The thing I love most about
The Books 
is how they cut their own path without being all "woo, look at me, I'm experimental!" Both technically and content-wise, there seems to be no regard (either way) for fashion or progress, but they come out with something distinct and intriguing. This same lack of self-consciousness comes through in the mix of acoustic and electronic means to achieve what they're doing. Some tracks are all choppy and very explicitly edited electronically, others like this presumably got recorded in a similar way but sound like they could be done live very easily. No echoes, no reverbs, no contemporary pop or dance references in their sound... Yay for being focused.

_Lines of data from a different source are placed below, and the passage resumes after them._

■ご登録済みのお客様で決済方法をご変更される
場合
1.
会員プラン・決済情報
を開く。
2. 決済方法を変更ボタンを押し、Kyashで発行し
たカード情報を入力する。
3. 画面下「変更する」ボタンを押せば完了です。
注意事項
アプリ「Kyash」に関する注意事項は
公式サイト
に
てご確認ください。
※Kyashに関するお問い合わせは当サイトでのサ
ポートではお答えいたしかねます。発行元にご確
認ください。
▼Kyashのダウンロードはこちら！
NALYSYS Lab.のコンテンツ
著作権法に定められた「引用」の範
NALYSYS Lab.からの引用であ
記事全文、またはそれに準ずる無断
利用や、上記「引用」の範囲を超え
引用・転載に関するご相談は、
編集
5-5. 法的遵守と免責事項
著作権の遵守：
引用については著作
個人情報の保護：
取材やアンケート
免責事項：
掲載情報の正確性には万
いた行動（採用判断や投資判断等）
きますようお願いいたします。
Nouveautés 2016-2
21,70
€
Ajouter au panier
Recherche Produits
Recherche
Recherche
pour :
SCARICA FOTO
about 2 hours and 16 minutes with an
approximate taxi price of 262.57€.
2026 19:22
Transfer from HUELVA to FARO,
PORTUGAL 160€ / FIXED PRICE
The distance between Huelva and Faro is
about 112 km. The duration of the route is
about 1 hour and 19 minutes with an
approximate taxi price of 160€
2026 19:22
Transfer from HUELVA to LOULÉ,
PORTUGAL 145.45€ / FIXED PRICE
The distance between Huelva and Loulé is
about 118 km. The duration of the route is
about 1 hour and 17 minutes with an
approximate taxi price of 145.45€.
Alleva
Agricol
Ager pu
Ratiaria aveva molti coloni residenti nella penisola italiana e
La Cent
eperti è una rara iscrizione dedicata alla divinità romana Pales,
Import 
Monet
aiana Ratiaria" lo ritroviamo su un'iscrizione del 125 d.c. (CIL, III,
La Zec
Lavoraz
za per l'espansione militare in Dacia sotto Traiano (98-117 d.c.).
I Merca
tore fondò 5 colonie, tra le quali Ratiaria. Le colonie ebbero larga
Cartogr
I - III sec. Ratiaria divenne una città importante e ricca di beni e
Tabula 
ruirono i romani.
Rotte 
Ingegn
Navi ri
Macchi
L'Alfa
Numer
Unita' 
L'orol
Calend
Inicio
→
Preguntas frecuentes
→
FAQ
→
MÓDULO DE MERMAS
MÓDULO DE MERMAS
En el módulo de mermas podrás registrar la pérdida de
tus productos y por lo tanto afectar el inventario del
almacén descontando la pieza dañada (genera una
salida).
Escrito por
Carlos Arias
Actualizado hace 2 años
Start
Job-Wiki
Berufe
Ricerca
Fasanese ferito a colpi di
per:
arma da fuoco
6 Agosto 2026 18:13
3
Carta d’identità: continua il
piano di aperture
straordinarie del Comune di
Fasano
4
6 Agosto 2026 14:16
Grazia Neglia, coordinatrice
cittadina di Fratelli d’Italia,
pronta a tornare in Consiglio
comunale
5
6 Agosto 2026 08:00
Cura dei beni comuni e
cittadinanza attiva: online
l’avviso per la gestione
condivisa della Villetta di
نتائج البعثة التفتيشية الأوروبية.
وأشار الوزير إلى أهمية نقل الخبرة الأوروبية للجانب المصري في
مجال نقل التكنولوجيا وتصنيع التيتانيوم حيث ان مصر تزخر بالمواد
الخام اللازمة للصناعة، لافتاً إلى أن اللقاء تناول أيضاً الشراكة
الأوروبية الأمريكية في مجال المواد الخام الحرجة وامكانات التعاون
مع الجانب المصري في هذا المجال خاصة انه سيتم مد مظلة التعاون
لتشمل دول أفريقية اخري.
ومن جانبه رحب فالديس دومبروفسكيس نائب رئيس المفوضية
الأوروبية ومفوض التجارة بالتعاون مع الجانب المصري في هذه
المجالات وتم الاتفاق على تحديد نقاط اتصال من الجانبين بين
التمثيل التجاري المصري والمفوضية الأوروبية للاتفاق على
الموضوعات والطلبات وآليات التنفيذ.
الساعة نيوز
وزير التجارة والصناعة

I also love that while they're not earnest - often sound like they're chucking in stuff for jokes and the way they edit speech to be nonsensical is great - they still seem really sincere. I mean, they sound like they're doing stuff very deliberately and care how it's going to come together. It's cool. I don't think my own music sounds anything like theirs, but I find them really inspirational nonetheless.
Labels: music, weekly mp3
Weekly mp3 #42: Dafluke - New Strut
Pheek's label
Archipel 
kicked off as a free-for-download netlabel and has quietly shifted its model towards a freemium style thing where you have to wait 3 or 4 months to get MP3s for free, and can get better quality files if you're willing to pay... or even vinyl and CDs if you're really wild and crazy.
Anyway,
this track dates back to the free-for-download, rep-building, hypens-between-every-word days. 
I linked to another free release of theirs
a while back. I have to say I prefer this EP by quite a margin, so am not sure why I held off on it in favour of the Ten & Tracer one...
I dunno how to describe this really. It's house tempo, instrumental electronic stuff. Drum machine beats are more a backbeat than a house thing, with clacky percussion. Bendy guitar notes drop in over gated synth chords (What's gated? Think 'Age of Love' or Justin Timberlake's 'My Love' - reportedly the latter takes the gating pattern from the former). There's a slightly restless feeling with bits and pieces popping in and out of the mix, but the main elements are so cruisy it's not at all jarring.
Dafluke 
is the nom de boom (sorry) of Canadian designer Lucas Granito. Heaps of DJ mixes and live sets on his site. Unlike lots of tech-y tunes his tracks tend to change at least once each. :) I bought one of his other singles, but have to admit this free EP is better. Although he did do a great track where he thoroughly butchered a Tweet acapella until (I guess he hoped) it was unrecognisable.